**Extrait choisi**:
Pour éviter qu'un pays sombre dans le désordre, des punitions sévères sont nécessaires. Dans un pays qui traverse une période d'anarchie, l'indulgence est essentielle afin de donner au peuple une chance.

Zeng Guoquan (1824 - 1890)


Commentaires : Les idées de Han Feizi ont largement inspiré les dirigeants du royaume de Qin pendant la période des Royaumes Combattants (453 - 221 av. JC) et ont certainement joué un rôle dans sa victoire et la restauration de l'unité de la Chine avec l’ascension sur le trône de Qin Shi Huang (ci-dessus). Mais ces lois, faites de châtiments cruels et disproportionnés, ont aussi précipité la chute de la dynastie Qin, trois ans seulement après la mort du premier empereur.

jeudi 20 décembre 2007

Pourquoi parler de profit ?

Mencius, philosphe chinois
Un jour Mencius discutait avec le roi Hui de Liang, le roi dit : "Toi qui est venu de si loin, tu dois connaitre l'art de gouverner. Cela va profiter à mon pays."
"Pourquoi votre majesté parle-t-elle de profit ? Ce dont vous avez vraiment besoin, c'est de bienveillance et de probité.
Si le roi cherche ce qui profite à son pays, les ministres chercheront ce qui profite à leurs familles, et le peuple cherchera ce qui lui profite, et du haut en bas, tout le monde sera penché sur son propre intérêt. Le pays sera en grave danger.

**Entrées enregistrées**:
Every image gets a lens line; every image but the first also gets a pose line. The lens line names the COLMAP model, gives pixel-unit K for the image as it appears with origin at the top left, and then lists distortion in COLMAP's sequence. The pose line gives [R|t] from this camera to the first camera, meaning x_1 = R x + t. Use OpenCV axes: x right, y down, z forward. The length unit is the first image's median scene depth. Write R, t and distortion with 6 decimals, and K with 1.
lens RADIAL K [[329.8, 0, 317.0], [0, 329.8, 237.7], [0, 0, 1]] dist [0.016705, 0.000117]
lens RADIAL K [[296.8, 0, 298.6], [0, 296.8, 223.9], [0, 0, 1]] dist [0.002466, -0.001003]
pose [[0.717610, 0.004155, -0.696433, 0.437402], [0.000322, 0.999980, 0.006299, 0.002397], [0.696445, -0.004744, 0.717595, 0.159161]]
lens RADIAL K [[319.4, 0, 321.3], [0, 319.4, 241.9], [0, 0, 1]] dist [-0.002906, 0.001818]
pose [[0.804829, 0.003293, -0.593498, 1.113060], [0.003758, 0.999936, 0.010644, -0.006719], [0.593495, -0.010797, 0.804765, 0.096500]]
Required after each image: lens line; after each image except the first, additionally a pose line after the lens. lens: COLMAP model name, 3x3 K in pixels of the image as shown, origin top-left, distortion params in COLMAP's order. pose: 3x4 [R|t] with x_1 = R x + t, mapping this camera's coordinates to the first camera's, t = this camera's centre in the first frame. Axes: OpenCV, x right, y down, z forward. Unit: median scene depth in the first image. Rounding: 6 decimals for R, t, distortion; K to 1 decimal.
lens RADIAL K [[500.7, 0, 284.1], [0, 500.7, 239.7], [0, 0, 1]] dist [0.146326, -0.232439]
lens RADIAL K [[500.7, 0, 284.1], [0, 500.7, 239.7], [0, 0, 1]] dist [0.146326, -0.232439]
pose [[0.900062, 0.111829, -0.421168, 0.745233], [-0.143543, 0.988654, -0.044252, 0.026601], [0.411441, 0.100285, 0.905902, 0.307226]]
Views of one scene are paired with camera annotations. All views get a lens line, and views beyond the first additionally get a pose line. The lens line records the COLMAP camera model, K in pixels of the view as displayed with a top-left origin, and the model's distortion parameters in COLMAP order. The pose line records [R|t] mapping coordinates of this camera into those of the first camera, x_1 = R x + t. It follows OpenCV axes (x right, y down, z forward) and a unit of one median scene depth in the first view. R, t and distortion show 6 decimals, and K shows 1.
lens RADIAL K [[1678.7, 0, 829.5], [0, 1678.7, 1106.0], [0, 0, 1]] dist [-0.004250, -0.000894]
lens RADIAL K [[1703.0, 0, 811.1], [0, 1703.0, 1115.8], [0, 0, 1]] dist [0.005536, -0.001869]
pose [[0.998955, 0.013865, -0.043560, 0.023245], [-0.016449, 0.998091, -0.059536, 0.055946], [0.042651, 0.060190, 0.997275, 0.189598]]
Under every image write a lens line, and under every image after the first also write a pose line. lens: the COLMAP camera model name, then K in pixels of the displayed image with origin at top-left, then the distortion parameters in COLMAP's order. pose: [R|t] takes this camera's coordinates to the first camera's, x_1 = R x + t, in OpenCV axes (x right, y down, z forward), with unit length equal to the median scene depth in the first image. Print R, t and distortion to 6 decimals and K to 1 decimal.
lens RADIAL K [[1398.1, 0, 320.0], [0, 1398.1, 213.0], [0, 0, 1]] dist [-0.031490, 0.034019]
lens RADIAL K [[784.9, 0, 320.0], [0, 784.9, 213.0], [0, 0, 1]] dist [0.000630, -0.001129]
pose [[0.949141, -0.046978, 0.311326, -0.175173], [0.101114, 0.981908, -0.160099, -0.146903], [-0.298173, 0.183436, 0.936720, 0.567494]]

**Consigne**:
Selon l'extrait choisi, combien de temps après la mort du premier empereur la dynastie Qin a-t-elle chuté ?

**Réponse rédigée**:
Trois ans seulement après la mort du premier empereur.